Written task A >>
Could you lay out part of the entries below as a Markdown table with the columns Row and Line, numbering each row and leaving out blank lines? Take the part that opens with the line containing "common name: Eastern spadefoot toad" and closes with the line containing "family: Caryophyllaceae", both ends included.

Text shown >>
Korea's AI Plan Sparks Copyright Showdown as Creators Reject Use-First, Pay-Later

Creators in South Korea push back on an AI plan letting firms train on copyrighted works with less friction. They want permission-first rules, clear licensing, and transparency.

Categorized in: AI News Government
Published on: Jan 15, 2026
Korea's AI Plan Sparks Copyright Showdown as Creators Reject Use-First, Pay-Later

South Korea's AI Action Plan Triggers Creator Backlash: What Government Officials Need to Consider Now

South Korean creator and copyright groups have rejected the Korea AI Action Plan, warning it could let companies train AI on copyrighted works "without legal uncertainty" and, in practice, without paying. Their joint statement frames the government's direction as "use first, pay later," saying it weakens control over creative works and risks hollowing out the cultural sector.

The pushback centers on Action Plan No. 32, which promotes "activating the ecosystem for the use and distribution of copyrighted works for AI training and evaluation." It recommends that by the second quarter, the Culture Ministry and other ministries advance either amendments to the AI Basic Act or a separate "AI Special Act" to enable use of copyrighted works for training with reduced legal friction.

Why the Opposition Is Intensifying

Groups representing literature, broadcasting, screenwriting, music, choreography and visual arts argue the proposal stretches fair use too far in favor of private commercial interests. They say the plan misreads global trends as moving toward looser exemptions and shifts the burden of enforcement onto creators.

Supplied records >>
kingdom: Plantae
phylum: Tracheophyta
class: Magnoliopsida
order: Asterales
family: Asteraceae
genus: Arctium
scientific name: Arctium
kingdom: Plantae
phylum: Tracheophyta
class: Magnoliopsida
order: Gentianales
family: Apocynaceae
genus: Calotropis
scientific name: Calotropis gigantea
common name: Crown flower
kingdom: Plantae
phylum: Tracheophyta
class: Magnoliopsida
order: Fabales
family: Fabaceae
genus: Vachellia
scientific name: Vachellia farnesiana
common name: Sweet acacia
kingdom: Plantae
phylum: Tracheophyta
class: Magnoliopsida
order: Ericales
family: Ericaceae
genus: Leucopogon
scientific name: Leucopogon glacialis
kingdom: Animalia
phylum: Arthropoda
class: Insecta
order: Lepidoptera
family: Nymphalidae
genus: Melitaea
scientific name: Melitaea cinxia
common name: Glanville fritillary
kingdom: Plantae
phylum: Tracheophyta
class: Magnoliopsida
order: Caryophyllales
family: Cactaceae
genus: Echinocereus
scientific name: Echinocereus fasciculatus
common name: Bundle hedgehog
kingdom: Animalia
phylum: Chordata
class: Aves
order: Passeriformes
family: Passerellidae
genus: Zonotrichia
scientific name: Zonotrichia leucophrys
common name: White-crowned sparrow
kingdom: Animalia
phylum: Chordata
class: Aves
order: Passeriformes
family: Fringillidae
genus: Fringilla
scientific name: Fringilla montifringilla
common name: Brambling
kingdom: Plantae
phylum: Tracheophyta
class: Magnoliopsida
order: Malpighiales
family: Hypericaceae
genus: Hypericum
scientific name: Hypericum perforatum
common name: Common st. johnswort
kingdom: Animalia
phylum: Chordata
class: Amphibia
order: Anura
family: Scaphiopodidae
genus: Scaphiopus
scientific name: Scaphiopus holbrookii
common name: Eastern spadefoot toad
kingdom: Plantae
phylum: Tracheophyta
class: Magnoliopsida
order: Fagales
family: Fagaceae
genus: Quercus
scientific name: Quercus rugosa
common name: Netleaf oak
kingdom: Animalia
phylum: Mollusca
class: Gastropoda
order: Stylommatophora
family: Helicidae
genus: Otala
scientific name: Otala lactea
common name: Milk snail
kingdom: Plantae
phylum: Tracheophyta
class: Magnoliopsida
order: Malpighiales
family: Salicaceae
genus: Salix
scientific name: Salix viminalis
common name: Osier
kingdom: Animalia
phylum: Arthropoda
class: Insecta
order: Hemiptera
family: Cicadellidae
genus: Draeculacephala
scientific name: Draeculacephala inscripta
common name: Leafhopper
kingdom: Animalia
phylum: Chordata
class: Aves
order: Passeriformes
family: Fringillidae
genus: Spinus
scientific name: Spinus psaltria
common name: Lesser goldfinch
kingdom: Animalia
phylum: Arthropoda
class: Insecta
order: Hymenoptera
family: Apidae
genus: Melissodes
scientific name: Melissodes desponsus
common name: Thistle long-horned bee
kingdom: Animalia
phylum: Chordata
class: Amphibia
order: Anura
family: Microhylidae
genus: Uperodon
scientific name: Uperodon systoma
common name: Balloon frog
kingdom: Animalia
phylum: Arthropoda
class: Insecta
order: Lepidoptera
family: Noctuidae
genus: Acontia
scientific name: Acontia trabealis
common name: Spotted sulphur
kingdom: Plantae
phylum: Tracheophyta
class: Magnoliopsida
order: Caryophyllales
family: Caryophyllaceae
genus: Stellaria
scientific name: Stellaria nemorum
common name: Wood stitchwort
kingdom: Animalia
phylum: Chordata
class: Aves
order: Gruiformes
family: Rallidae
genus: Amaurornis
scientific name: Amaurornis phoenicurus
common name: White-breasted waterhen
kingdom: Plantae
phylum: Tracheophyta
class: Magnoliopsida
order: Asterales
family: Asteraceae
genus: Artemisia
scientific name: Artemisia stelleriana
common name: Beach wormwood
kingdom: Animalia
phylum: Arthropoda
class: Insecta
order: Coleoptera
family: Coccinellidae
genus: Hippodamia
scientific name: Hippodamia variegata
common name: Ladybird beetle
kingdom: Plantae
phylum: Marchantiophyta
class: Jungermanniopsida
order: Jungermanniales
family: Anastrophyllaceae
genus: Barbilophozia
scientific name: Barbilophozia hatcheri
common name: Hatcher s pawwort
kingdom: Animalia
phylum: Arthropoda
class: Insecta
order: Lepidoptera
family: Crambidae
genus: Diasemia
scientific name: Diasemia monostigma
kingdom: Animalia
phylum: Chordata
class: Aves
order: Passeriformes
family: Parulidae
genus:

Written task B >>
Can you copy word for word the part of the article on Korea's AI plan that opens with the words containing "South Korean creator" and closes with "reduced legal friction."?

Full output A >>
| Row | Line |
|---|---|
| 1 | common name: Eastern spadefoot toad |
| 2 | kingdom: Plantae |
| 3 | phylum: Tracheophyta |
| 4 | class: Magnoliopsida |
| 5 | order: Fagales |
| 6 | family: Fagaceae |
| 7 | genus: Quercus |
| 8 | scientific name: Quercus rugosa |
| 9 | common name: Netleaf oak |
| 10 | kingdom: Animalia |
| 11 | phylum: Mollusca |
| 12 | class: Gastropoda |
| 13 | order: Stylommatophora |
| 14 | family: Helicidae |
| 15 | genus: Otala |
| 16 | scientific name: Otala lactea |
| 17 | common name: Milk snail |
| 18 | kingdom: Plantae |
| 19 | phylum: Tracheophyta |
| 20 | class: Magnoliopsida |
| 21 | order: Malpighiales |
| 22 | family: Salicaceae |
| 23 | genus: Salix |
| 24 | scientific name: Salix viminalis |
| 25 | common name: Osier |
| 26 | kingdom: Animalia |
| 27 | phylum: Arthropoda |
| 28 | class: Insecta |
| 29 | order: Hemiptera |
| 30 | family: Cicadellidae |
| 31 | genus: Draeculacephala |
| 32 | scientific name: Draeculacephala inscripta |
| 33 | common name: Leafhopper |
| 34 | kingdom: Animalia |
| 35 | phylum: Chordata |
| 36 | class: Aves |
| 37 | order: Passeriformes |
| 38 | family: Fringillidae |
| 39 | genus: Spinus |
| 40 | scientific name: Spinus psaltria |
| 41 | common name: Lesser goldfinch |
| 42 | kingdom: Animalia |
| 43 | phylum: Arthropoda |
| 44 | class: Insecta |
| 45 | order: Hymenoptera |
| 46 | family: Apidae |
| 47 | genus: Melissodes |
| 48 | scientific name: Melissodes desponsus |
| 49 | common name: Thistle long-horned bee |
| 50 | kingdom: Animalia |
| 51 | phylum: Chordata |
| 52 | class: Amphibia |
| 53 | order: Anura |
| 54 | family: Microhylidae |
| 55 | genus: Uperodon |
| 56 | scientific name: Uperodon systoma |
| 57 | common name: Balloon frog |
| 58 | kingdom: Animalia |
| 59 | phylum: Arthropoda |
| 60 | class: Insecta |
| 61 | order: Lepidoptera |
| 62 | family: Noctuidae |
| 63 | genus: Acontia |
| 64 | scientific name: Acontia trabealis |
| 65 | common name: Spotted sulphur |
| 66 | kingdom: Plantae |
| 67 | phylum: Tracheophyta |
| 68 | class: Magnoliopsida |
| 69 | order: Caryophyllales |
| 70 | family: Caryophyllaceae |

Full output B >>
South Korean creator and copyright groups have rejected the Korea AI Action Plan, warning it could let companies train AI on copyrighted works "without legal uncertainty" and, in practice, without paying. Their joint statement frames the government's direction as "use first, pay later," saying it weakens control over creative works and risks hollowing out the cultural sector.

The pushback centers on Action Plan No. 32, which promotes "activating the ecosystem for the use and distribution of copyrighted works for AI training and evaluation." It recommends that by the second quarter, the Culture Ministry and other ministries advance either amendments to the AI Basic Act or a separate "AI Special Act" to enable use of copyrighted works for training with reduced legal friction.